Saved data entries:
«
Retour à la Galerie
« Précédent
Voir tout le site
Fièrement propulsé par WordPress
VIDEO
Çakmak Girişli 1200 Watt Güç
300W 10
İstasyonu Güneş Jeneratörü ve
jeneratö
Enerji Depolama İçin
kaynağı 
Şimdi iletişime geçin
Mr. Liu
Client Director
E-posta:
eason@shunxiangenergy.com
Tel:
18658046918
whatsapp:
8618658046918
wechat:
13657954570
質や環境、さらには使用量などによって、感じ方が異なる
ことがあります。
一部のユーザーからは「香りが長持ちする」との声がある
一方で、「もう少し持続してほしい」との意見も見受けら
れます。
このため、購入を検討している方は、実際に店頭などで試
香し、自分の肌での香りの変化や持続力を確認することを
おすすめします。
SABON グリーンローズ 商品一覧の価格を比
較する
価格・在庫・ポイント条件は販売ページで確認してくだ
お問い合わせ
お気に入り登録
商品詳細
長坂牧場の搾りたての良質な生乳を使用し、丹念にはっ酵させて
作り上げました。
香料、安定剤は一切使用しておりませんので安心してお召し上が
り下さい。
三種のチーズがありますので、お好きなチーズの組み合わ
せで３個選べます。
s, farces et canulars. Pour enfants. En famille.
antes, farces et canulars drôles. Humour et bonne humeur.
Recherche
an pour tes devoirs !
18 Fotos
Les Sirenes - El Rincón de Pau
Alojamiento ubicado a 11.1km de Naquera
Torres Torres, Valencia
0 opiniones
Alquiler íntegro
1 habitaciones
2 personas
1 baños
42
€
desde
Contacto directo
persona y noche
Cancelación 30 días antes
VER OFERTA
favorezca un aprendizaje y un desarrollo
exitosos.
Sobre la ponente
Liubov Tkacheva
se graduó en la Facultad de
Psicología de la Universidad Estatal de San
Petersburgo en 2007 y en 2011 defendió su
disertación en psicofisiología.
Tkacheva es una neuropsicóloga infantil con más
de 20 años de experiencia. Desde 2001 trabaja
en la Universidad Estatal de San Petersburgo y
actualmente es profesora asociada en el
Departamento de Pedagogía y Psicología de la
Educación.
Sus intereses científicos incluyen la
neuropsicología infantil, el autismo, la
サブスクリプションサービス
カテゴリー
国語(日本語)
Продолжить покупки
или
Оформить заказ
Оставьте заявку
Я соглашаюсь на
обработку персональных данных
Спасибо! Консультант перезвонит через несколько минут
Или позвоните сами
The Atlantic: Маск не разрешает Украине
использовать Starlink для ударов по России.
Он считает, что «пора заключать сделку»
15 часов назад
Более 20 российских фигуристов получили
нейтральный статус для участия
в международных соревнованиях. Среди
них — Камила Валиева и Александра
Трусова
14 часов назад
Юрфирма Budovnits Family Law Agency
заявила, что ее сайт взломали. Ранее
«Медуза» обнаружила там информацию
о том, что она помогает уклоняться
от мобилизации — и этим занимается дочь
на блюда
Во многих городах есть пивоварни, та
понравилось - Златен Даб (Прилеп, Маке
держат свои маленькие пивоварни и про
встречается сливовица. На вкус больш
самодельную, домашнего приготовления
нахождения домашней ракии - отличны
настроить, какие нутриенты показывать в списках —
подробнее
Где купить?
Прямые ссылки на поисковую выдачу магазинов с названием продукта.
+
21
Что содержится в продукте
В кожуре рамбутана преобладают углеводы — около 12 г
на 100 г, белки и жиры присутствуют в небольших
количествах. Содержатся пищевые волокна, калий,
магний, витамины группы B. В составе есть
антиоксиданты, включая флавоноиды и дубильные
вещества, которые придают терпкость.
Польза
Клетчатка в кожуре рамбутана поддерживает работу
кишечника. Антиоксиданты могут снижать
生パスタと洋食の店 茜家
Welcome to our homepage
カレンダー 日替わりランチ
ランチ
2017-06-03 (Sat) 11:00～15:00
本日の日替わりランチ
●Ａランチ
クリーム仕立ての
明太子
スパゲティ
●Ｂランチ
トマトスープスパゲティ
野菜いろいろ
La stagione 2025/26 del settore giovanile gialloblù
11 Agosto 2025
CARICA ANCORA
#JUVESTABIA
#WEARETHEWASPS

• [Activity]
From the start of the records through the line containing "de 20 años de experiencia. Desde 2001 trabaja", swap "Contacto directo" for "Contacto inmediato" and reproduce those lines with nothing else changed.

• [Solution for this exercise]
«
Retour à la Galerie
« Précédent
Voir tout le site
Fièrement propulsé par WordPress
VIDEO
Çakmak Girişli 1200 Watt Güç
300W 10
İstasyonu Güneş Jeneratörü ve
jeneratö
Enerji Depolama İçin
kaynağı 
Şimdi iletişime geçin
Mr. Liu
Client Director
E-posta:
eason@shunxiangenergy.com
Tel:
18658046918
whatsapp:
8618658046918
wechat:
13657954570
質や環境、さらには使用量などによって、感じ方が異なる
ことがあります。
一部のユーザーからは「香りが長持ちする」との声がある
一方で、「もう少し持続してほしい」との意見も見受けら
れます。
このため、購入を検討している方は、実際に店頭などで試
香し、自分の肌での香りの変化や持続力を確認することを
おすすめします。
SABON グリーンローズ 商品一覧の価格を比
較する
価格・在庫・ポイント条件は販売ページで確認してくだ
お問い合わせ
お気に入り登録
商品詳細
長坂牧場の搾りたての良質な生乳を使用し、丹念にはっ酵させて
作り上げました。
香料、安定剤は一切使用しておりませんので安心してお召し上が
り下さい。
三種のチーズがありますので、お好きなチーズの組み合わ
せで３個選べます。
s, farces et canulars. Pour enfants. En famille.
antes, farces et canulars drôles. Humour et bonne humeur.
Recherche
an pour tes devoirs !
18 Fotos
Les Sirenes - El Rincón de Pau
Alojamiento ubicado a 11.1km de Naquera
Torres Torres, Valencia
0 opiniones
Alquiler íntegro
1 habitaciones
2 personas
1 baños
42
€
desde
Contacto inmediato
persona y noche
Cancelación 30 días antes
VER OFERTA
favorezca un aprendizaje y un desarrollo
exitosos.
Sobre la ponente
Liubov Tkacheva
se graduó en la Facultad de
Psicología de la Universidad Estatal de San
Petersburgo en 2007 y en 2011 defendió su
disertación en psicofisiología.
Tkacheva es una neuropsicóloga infantil con más
de 20 años de experiencia. Desde 2001 trabaja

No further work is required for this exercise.